> READING PASSAGE:
◇ ◇ ◇

Of course, the children of the deceased parent can sign a "poder" (power of attorney) so that the remaining parent has the freedom to sell the property/asset. What is great here is that at least the children cannot be completely disinherited by leaving everything to the local cats home/au pair (especially if the remaining parent remarries). Their part of the deceased parent's assets is theirs. Their "demanding their inheritance", the remaining parent's ability to cover that, albeit having to sell their home if they don't have the assets is where the complexities come in - including getting on well or not, there being a "usufruit" or not, the size of the estate and therefore the size of the portion (and therefore the strength of the claim to sell now due to monetary value), etc etc, all come into play; but the laws and due process is clear.


----------



## Rickiebear (Apr 13, 2009)

Xose said:


> All very true Tallulah - some major cockups down my way with family all over the globe and anyone wanting to by having a big legal bill to face from a solicitor locating everyone - and then, as you say, getting everyone to agree.
> 
> ALSO, several cases of the last one in the link dying intestate. As I'm sure that might be the case in Expatshire. Many, many foreign residents don't realise how imperative it is to have a Spanish will made up. The one you have back home ain't worth a sausage here, and things get very tricky. Difficult for siblings and non part co-ownership partners. People don't realise they own half the house, not all of it in co-ownership. Half the other half belongs to the kids when a partner dies!
> If you have a kid somewhere you haven't gotten on with for a while, and the relationship isn't what it should be, that child can make life incredibly difficult (even force you to sell for their bit) for the remaining partner.
> ...


Well said, we don't have a large 'pile' but have made a Spanish Will, which is mentioned to our UK Will. It only cost 100€ so well worth the peace of mind.


----------

◇ ◇ ◇

> GIVEN DATA:

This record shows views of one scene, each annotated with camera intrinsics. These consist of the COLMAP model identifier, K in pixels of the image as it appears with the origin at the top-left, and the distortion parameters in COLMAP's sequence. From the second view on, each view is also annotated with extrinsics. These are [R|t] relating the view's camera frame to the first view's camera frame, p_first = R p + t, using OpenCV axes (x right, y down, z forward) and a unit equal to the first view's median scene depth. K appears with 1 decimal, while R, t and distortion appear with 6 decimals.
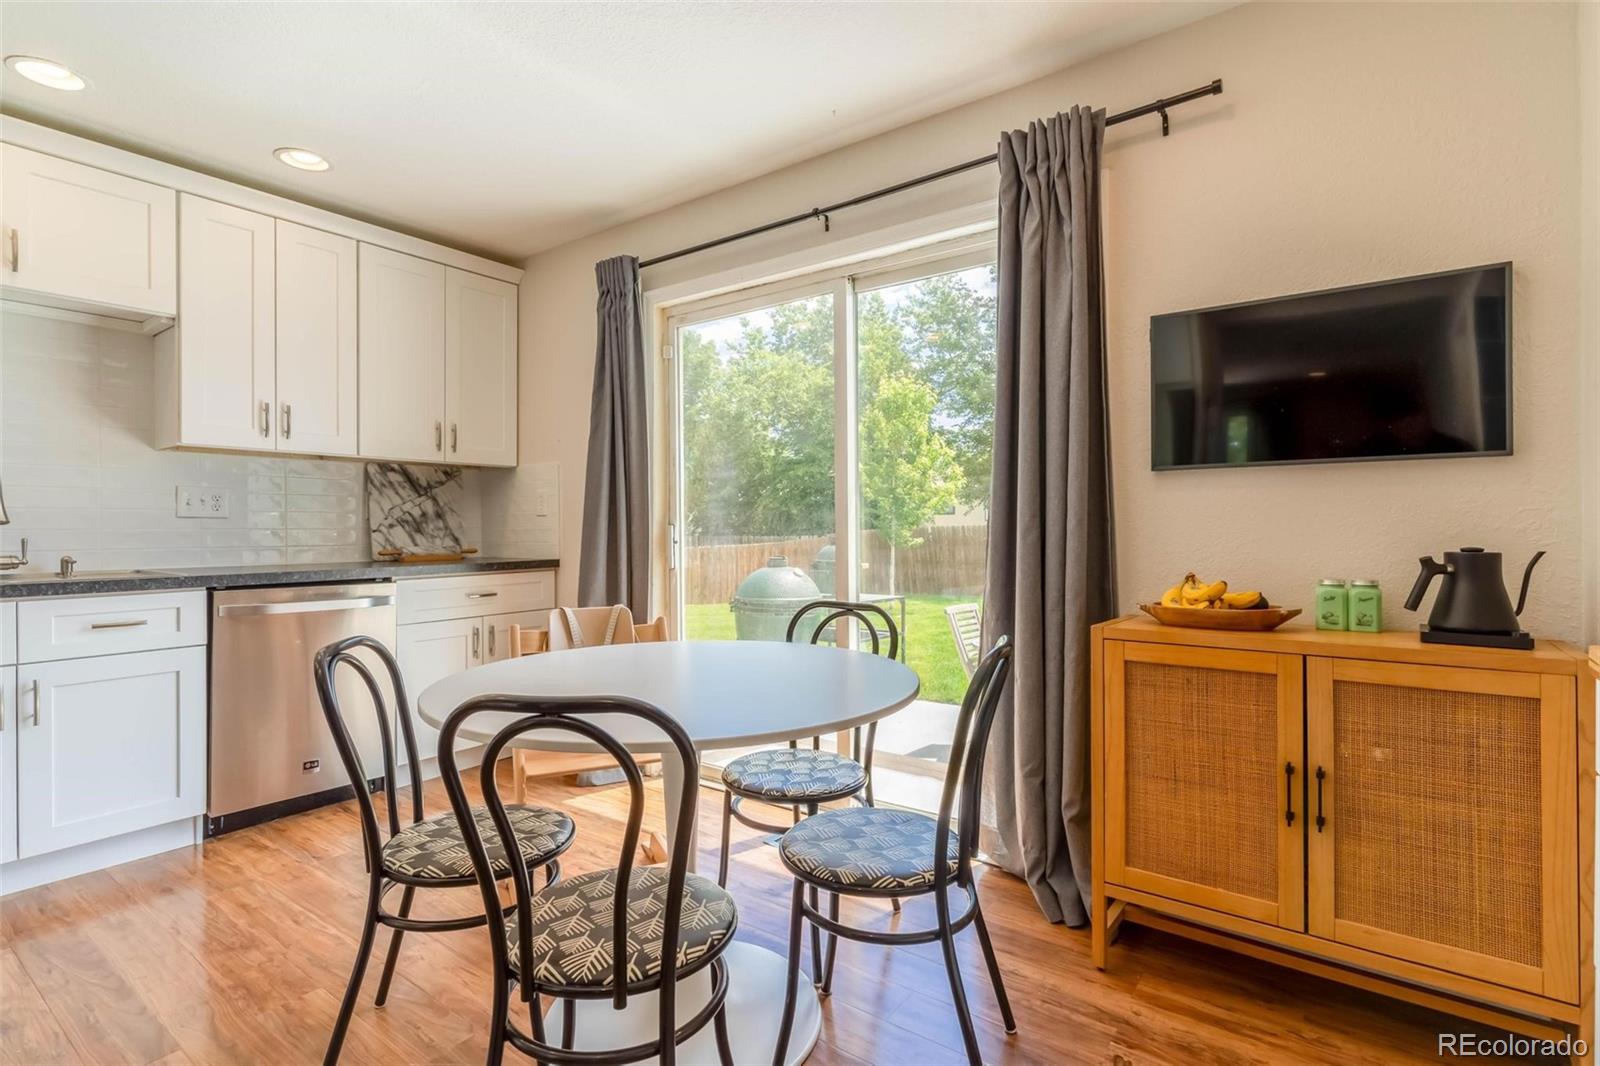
lens RADIAL K [[769.2, 0, 817.0], [0, 769.2, 536.2], [0, 0, 1]] dist [0.000974, 0.001348]
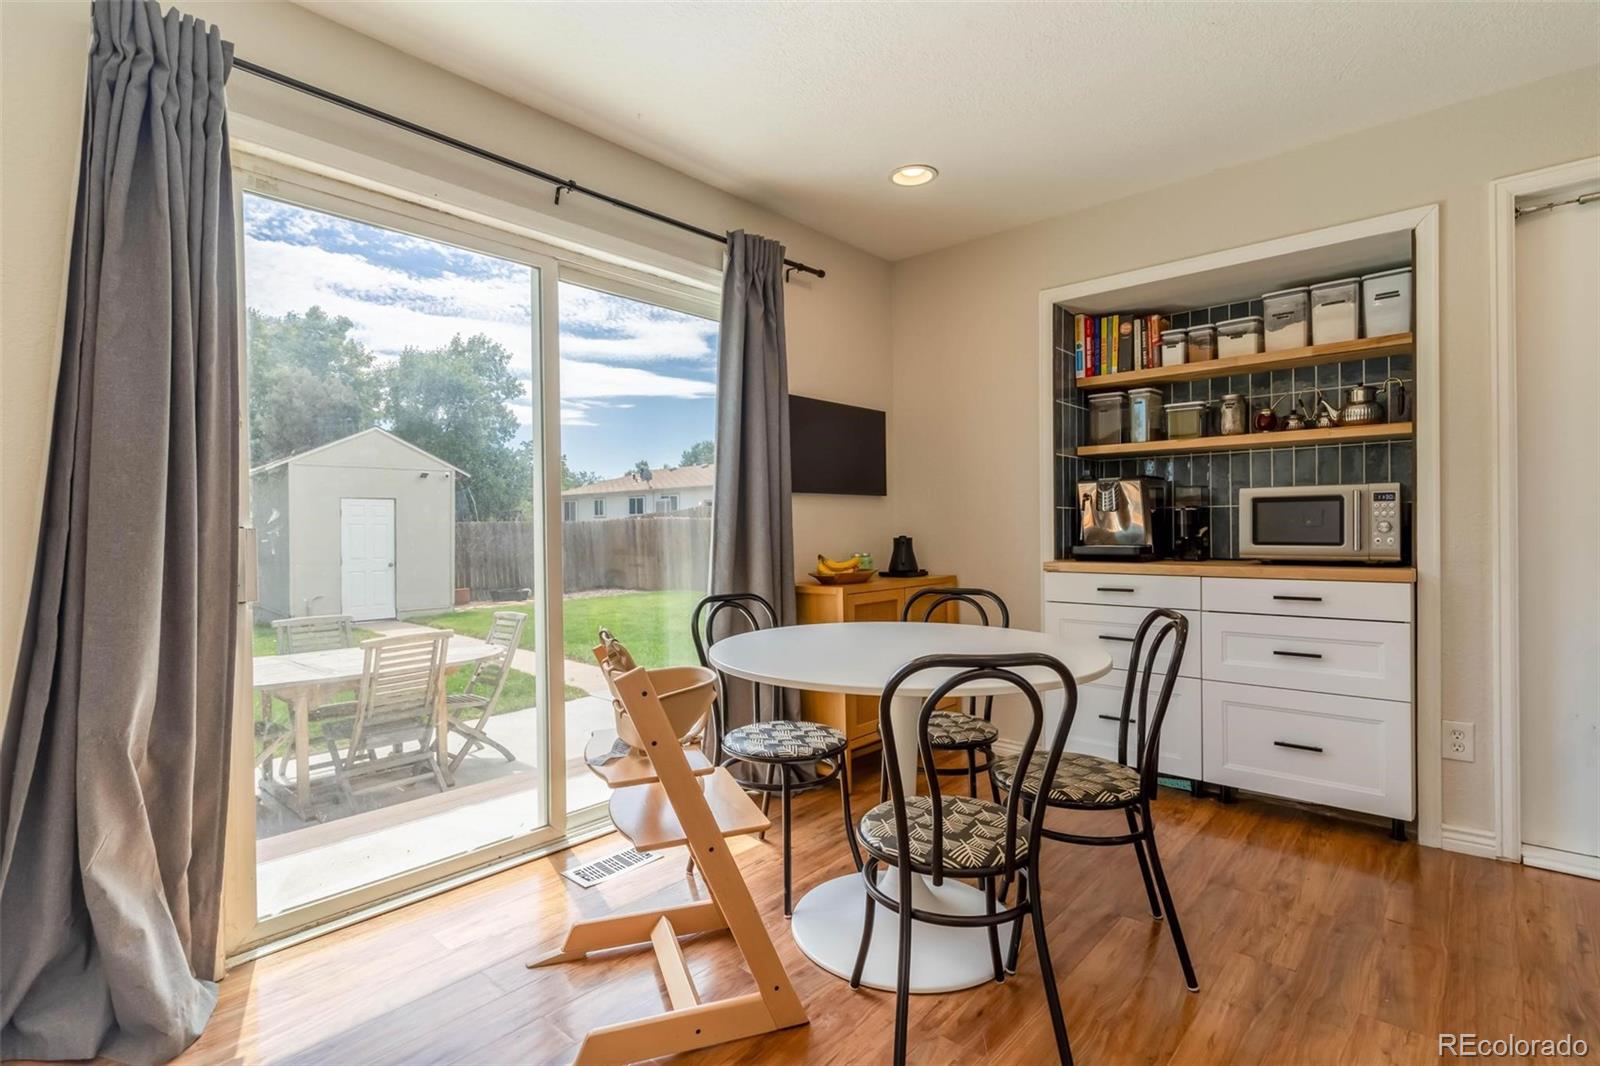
lens RADIAL K [[769.2, 0, 817.0], [0, 769.2, 536.2], [0, 0, 1]] dist [0.000974, 0.001348]
pose [[0.087132, -0.004691, 0.996186, -1.208271], [0.032677, 0.999464, 0.001848, 0.004058], [-0.995661, 0.032392, 0.087239, 0.875823]]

◇ ◇ ◇

> TASK 1: From the forum thread on Spanish inheritance above, write out the passage starting at "Well said, we" and ending at "peace of mind.".
> TASK 2: Name every forum member who appears by name in the thread on Spanish inheritance above.
> TASK 3:
Answer these questions about the thread on Spanish inheritance:
(a) What English term does the thread give for a "poder"?
(b) What did the Spanish will cost the couple who had one made?
(c) Who, according to the quoted post, can force the remaining partner to sell for their share?

> ANSWER SECTION 1:
Well said, we don't have a large 'pile' but have made a Spanish Will, which is mentioned to our UK Will. It only cost 100€ so well worth the peace of mind.

> ANSWER SECTION 2: Rickiebear, Xose, Tallulah

> ANSWER SECTION 3:
(a) Power of attorney.
(b) 100€.
(c) A child you haven't gotten on with for a while, whose relationship with you isn't what it should be.